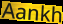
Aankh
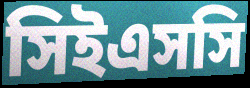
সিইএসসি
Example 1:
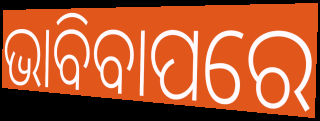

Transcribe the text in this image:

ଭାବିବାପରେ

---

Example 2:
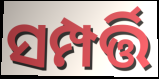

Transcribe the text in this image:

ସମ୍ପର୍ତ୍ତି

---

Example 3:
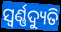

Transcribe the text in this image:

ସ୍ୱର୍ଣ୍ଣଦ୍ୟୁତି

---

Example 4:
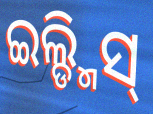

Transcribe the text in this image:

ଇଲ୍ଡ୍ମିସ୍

[What the task asks] In the records above, how many lines include "Example"? Answer with the number alone.

[Your solution] 4